A report from Anthropic has highlighted the types of savings that it says could be achieved through the implementation of its AI, Claude, throughout an enterprise.
According to the report, Estimating AI productivity gains from Claude conversations, organizations that have implemented Claude can expect to see staggering productivity gains when implementing a series of tasks such as those required for curriculum development for teachers, invoice production, or financial analysis.
The company used Claude to evaluate 100,000 anonymized transcripts of interactions to estimate the productivity impact of its use. “Based on Claude’s estimates,” it says, “these tasks would take on average about 90 minutes to complete without AI assistance, and Claude speeds up individual tasks by about 80%.”
Based on Anthropic’s observations, the report indicates a number of places where advantages could be achieved through the use of AI, and some where it would not be of use. For example, it says, for software developers, AI speeds up the processes involved in software development, testing, documentation, and manipulating data. But the company does not currently see “meaningful” AI use in the coordination of system installation or the supervision of the work of other technologists or engineers. For teachers, it says, “We see that AI assists with lesson and activity planning, but not with sponsoring extracurricular clubs or enforcing rules in the classroom.”
Analysis has limits
Extrapolating its estimates, Anthropic suggests that current-generation AI models could increase US labor productivity growth by 1.8% annually over the next decade, roughly twice the improvement rate in recent years. But, it notes, “where AI makes less of a difference, these tasks might become bottlenecks, potentially acting as a constraint on growth.”
It also observes that its results are only based on Claude conversations, so don’t reflect the full spectrum of AI uses, and that, historically, the largest productivity gains in organizations have been achieved through restructuring business operations to incorporate new technologies.
In addition, Anthropic points out other possible sticking points in its findings. “Our analysis has limits. Most notably, we can’t account for additional time humans spend on tasks outside of their conversations with Claude, including validating the quality or accuracy of Claude’s work,” the report states.
And, it notes, “our approach doesn’t take into account the additional work people need to do to refine Claude’s outputs to a finished state, or whether they continue iterating on the work product across multiple sessions, both of which would result in smaller time savings.”
The report does have an element of Claude marking its own homework, and it’s easy to be cynical about its assumptions, especially given Claude’s instincts for self-preservation, demonstrated in an Anthropic report in May this year in which Claude resorted to blackmail when threatened with replacement.
A ‘nuanced’ report
However, Tarek Nseir, founder of recently-launched AI consultancy Valliance, said that the Anthropic report was quite nuanced. “They have done a pretty good job at self-declaring the issues,” he observed. “The numbers that they’re describing aren’t outperforming what we’ve been seeing. They’re obviously cherry-picking tasks, concentrating on long-form stuff, but it’s a well-structured, transparent report.”

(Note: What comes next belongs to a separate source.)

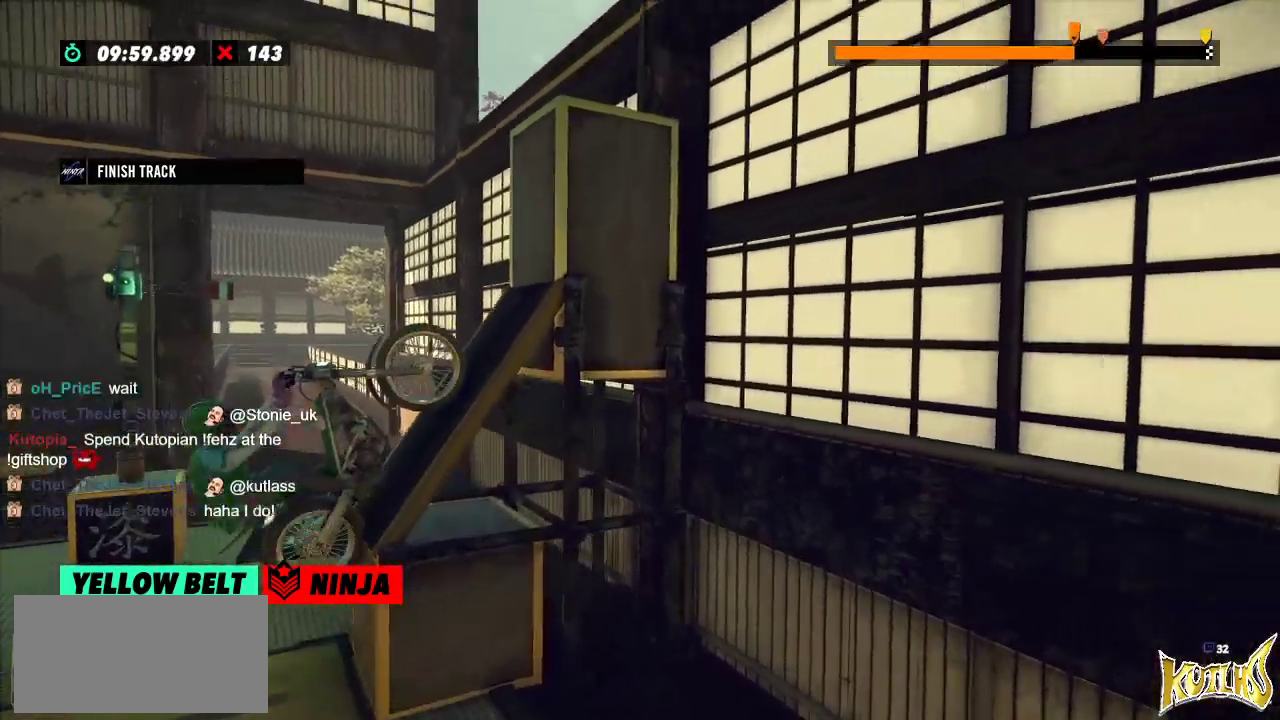
{"buttons": ["R2"], "left_stick": "right", "events": [[317, "left_stick", "right"]]}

But, Nseir said, while some of the basic assumptions are sound, Anthropic is underestimating the cumulative effect on a series of tasks. “When you get an inaccuracy in one task, but that is just one part of a chain, you’re going to see any errors compounded over time,” he noted, adding that, while Anthropic’s estimates on time savings for individual tasks are accurate, the aggregate savings that they’re talking about would be hard to achieve.
As for Claude’s propensity for blackmail, Nseir said, “we’re not seeing that sort of behavior in the field. Besides, genAI is improving all the time. The development curve and the safety improvements curve have been very sharp.”
For CIOs looking to implement AI throughout their organizations, regardless of whose technology is under consideration, Nseir had this advice: “I would recommend two approaches: A People First one, where you give employees the right sort of tools to improve their productivity, and a Value First, where you look at the business as a whole, and how the processes fit in.”